Dataset entries:
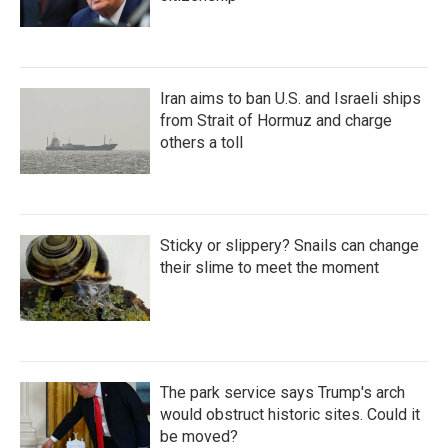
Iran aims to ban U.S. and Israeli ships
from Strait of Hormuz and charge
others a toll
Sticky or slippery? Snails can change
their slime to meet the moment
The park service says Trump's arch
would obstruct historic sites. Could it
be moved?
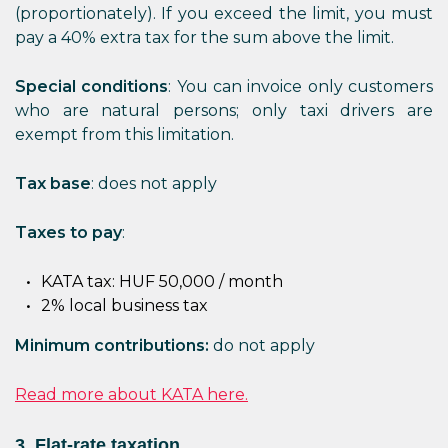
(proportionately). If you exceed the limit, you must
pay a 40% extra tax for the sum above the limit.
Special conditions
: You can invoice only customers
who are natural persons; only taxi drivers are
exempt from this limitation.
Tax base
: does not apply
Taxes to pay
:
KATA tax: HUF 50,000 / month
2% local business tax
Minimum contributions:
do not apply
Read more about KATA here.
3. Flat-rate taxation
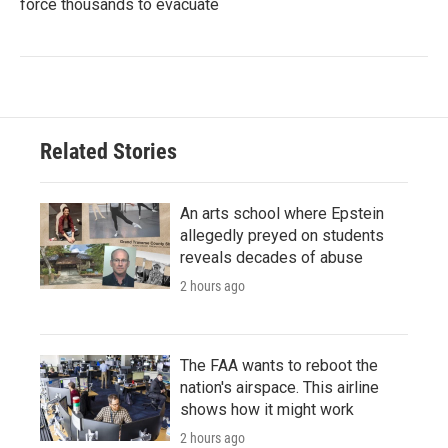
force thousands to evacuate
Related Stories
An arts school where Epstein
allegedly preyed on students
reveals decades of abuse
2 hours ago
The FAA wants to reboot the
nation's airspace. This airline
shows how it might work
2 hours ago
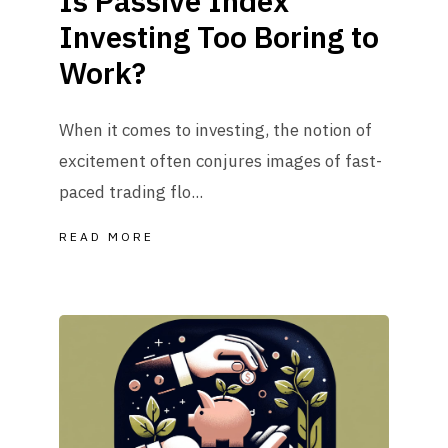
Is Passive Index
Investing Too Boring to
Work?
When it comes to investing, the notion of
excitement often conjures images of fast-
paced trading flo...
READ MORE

...

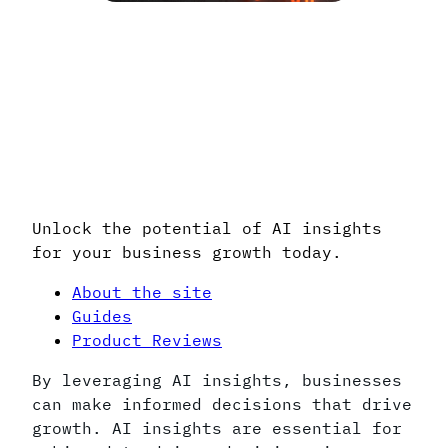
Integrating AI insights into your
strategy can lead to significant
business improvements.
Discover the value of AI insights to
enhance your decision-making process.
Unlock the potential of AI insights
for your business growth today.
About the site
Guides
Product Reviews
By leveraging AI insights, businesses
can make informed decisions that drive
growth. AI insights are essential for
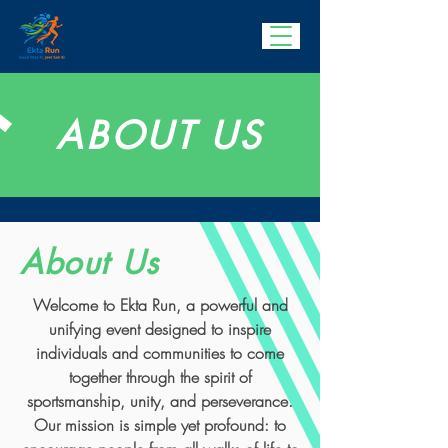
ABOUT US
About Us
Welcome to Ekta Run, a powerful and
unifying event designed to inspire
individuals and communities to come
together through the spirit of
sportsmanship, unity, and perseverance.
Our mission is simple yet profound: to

* * *

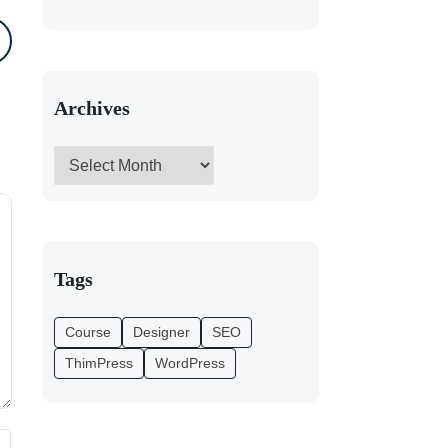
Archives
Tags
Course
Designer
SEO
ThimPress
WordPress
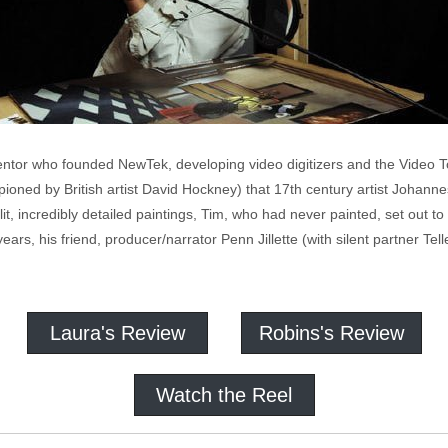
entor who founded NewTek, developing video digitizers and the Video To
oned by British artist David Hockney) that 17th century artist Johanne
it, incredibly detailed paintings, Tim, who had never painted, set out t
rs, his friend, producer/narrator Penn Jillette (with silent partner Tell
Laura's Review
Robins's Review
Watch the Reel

**REQUIREMENT**
Duplicate the lines from the entries above, starting at the line that contains "entor who founded" and ending at the line that contains "it, incredibly detailed". Include both of those lines.

**SOLUTION TO THIS EXERCISE**
entor who founded NewTek, developing video digitizers and the Video To
oned by British artist David Hockney) that 17th century artist Johanne
it, incredibly detailed paintings, Tim, who had never painted, set out t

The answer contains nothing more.